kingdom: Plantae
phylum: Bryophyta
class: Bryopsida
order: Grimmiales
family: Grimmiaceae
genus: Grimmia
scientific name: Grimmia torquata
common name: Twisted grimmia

-*-*-

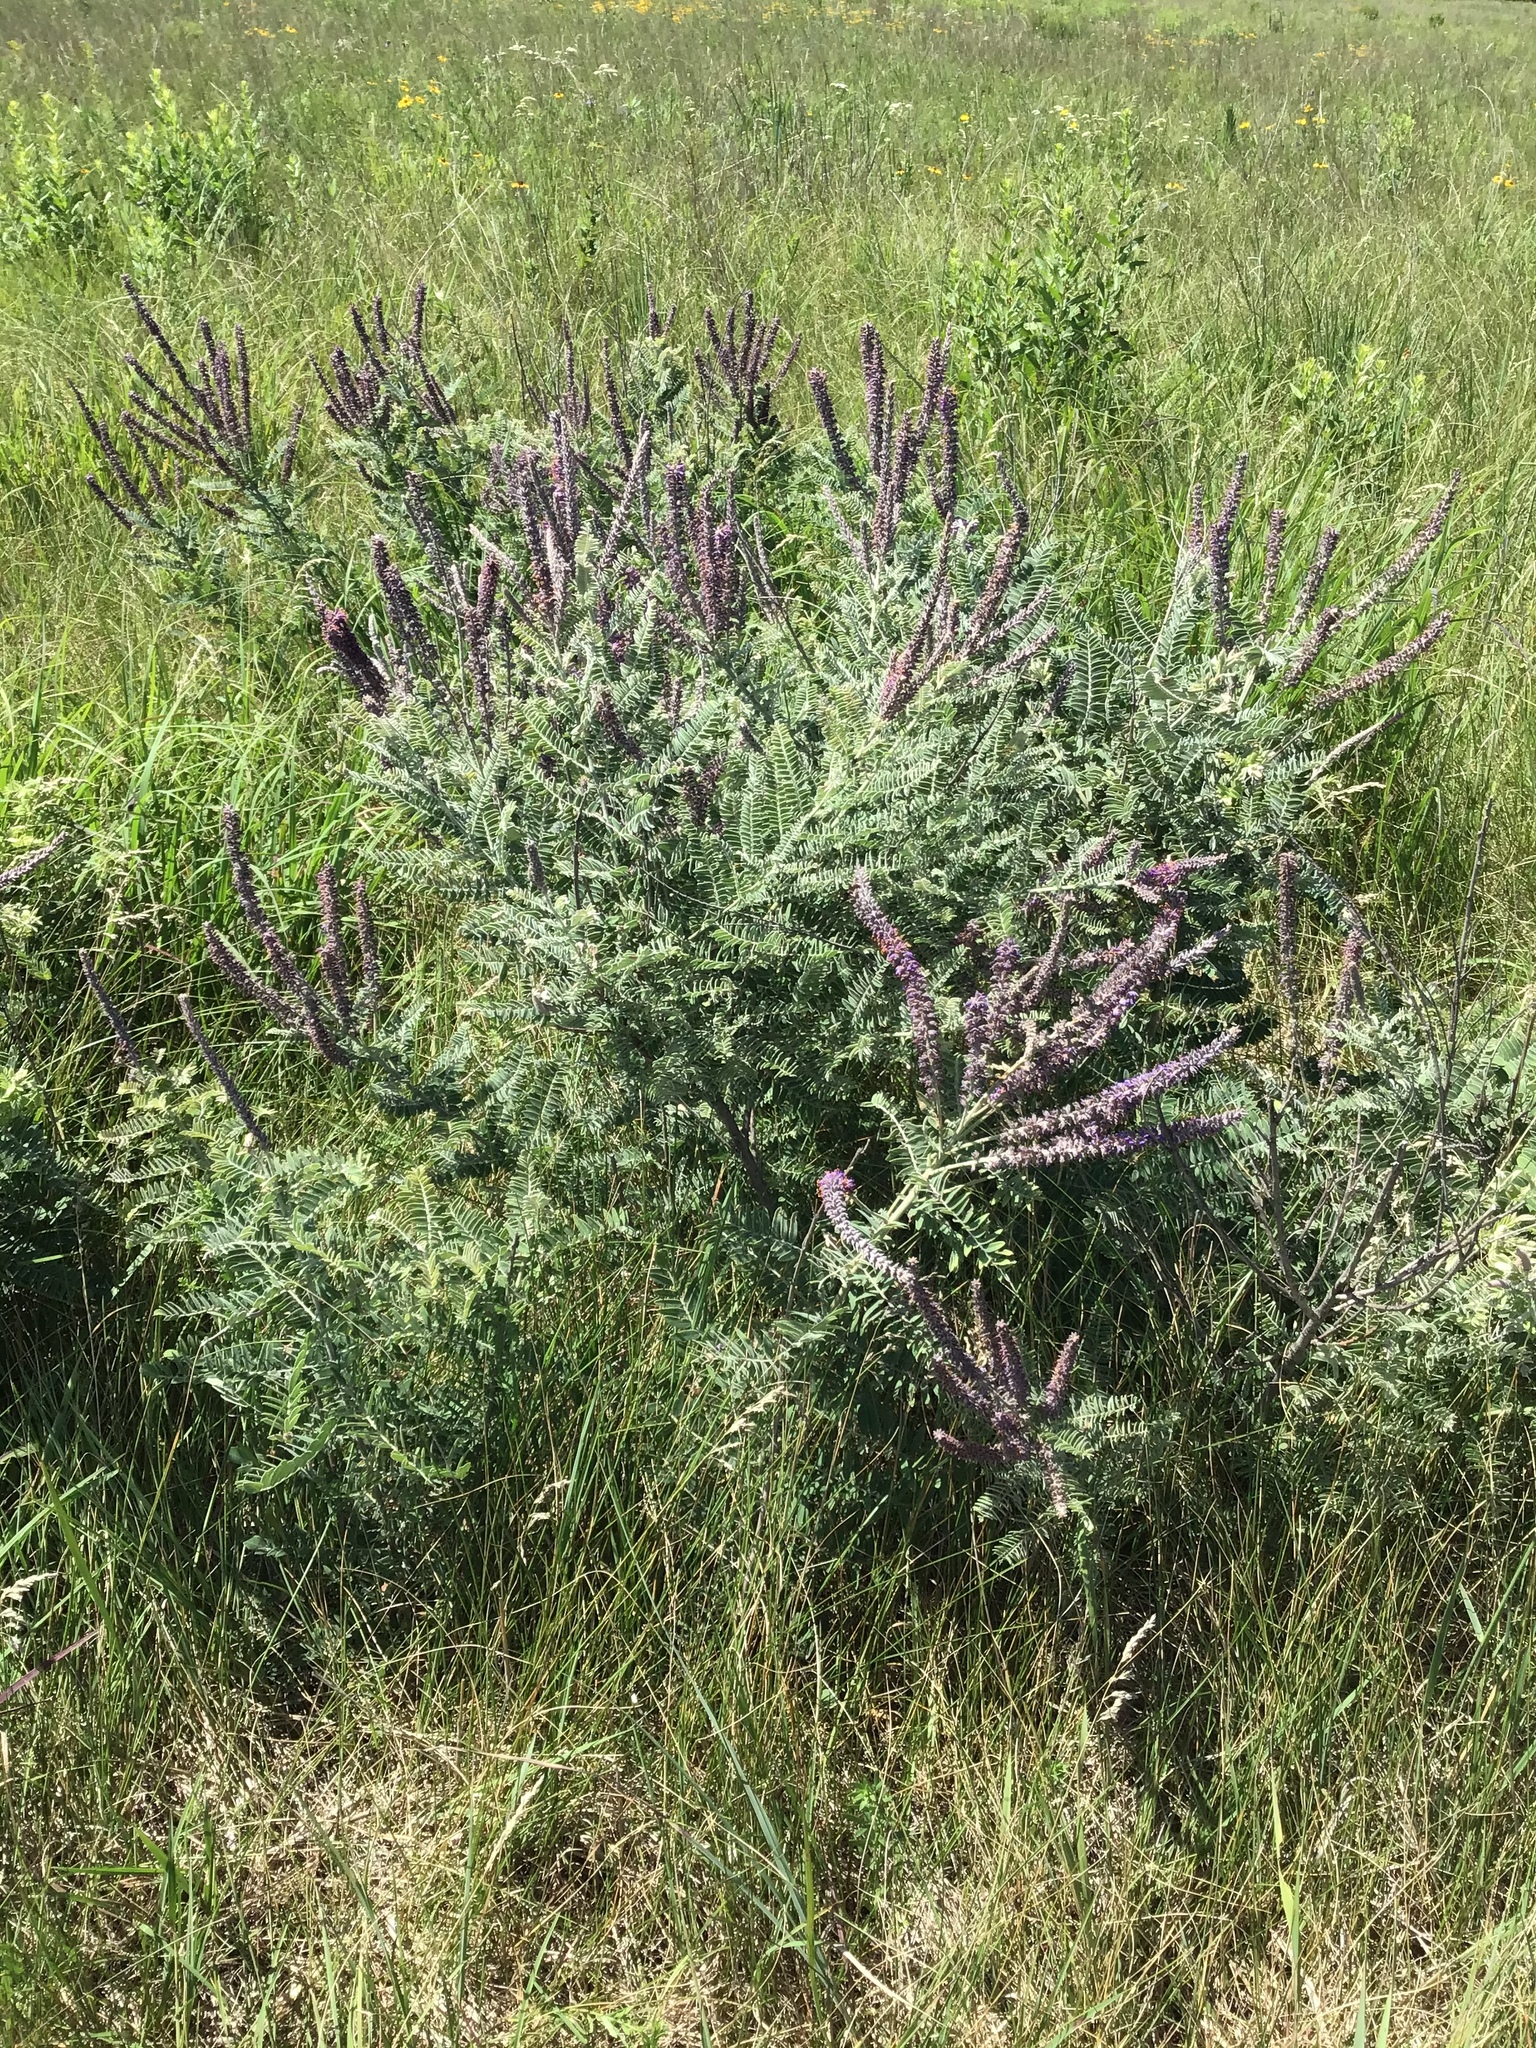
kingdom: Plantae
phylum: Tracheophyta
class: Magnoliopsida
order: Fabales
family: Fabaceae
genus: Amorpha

-*-*-

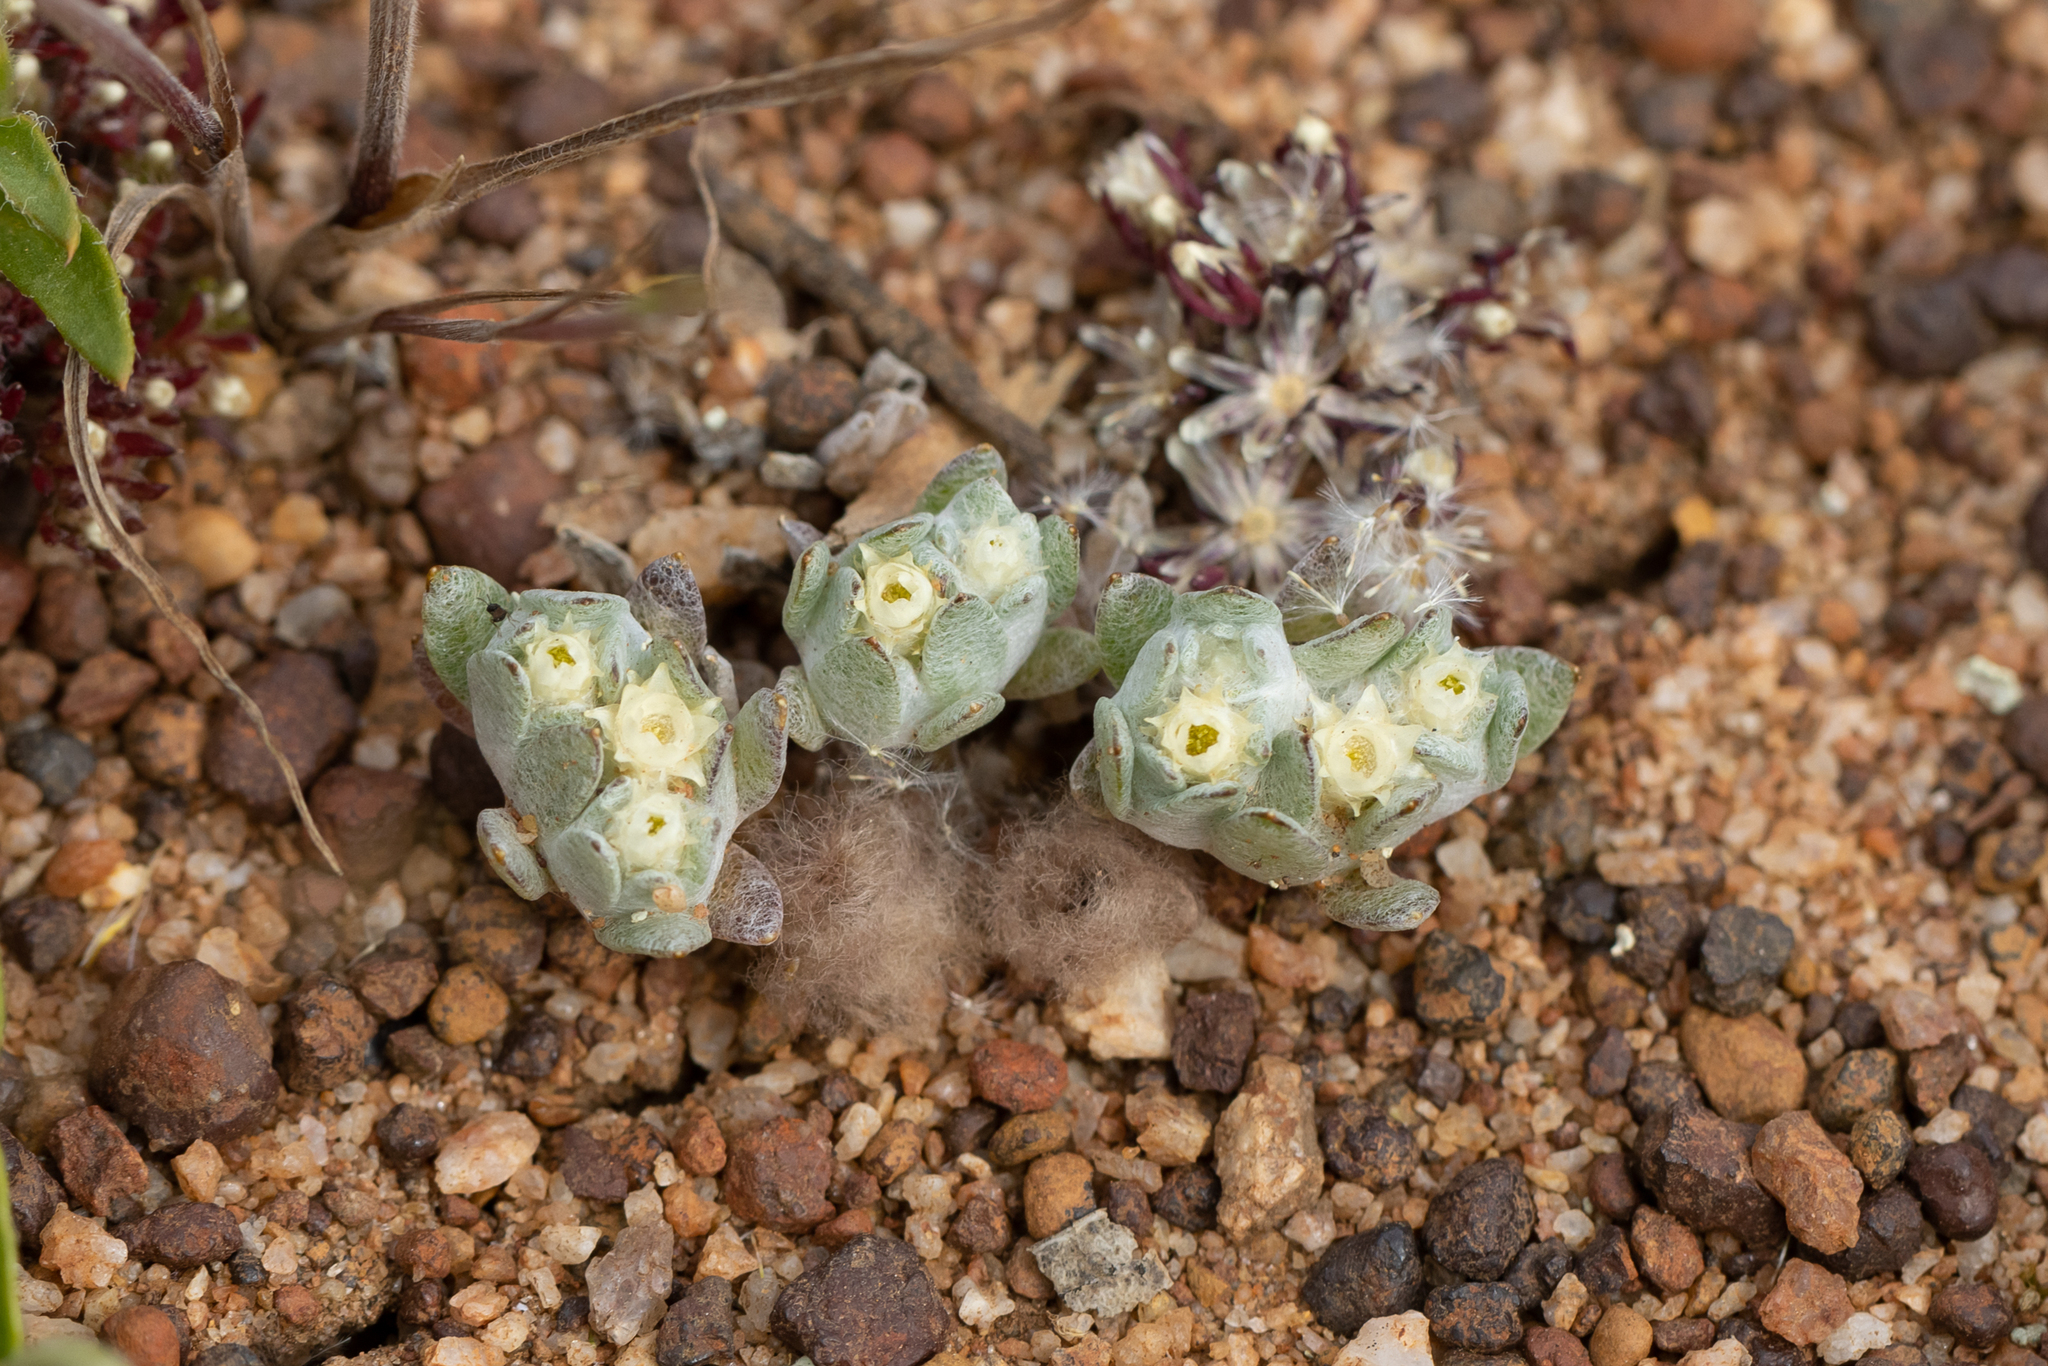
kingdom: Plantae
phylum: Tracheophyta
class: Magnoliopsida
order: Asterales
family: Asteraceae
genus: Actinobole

-*-*-

TASK BRIEF: Swap "family" for "familia" in the records from the line with "phylum: Bryophyta" to the line with "scientific name: Grimmia torquata", and give back only those lines with nothing else changed.

EXERCISE OUTPUT:
phylum: Bryophyta
class: Bryopsida
order: Grimmiales
familia: Grimmiaceae
genus: Grimmia
scientific name: Grimmia torquata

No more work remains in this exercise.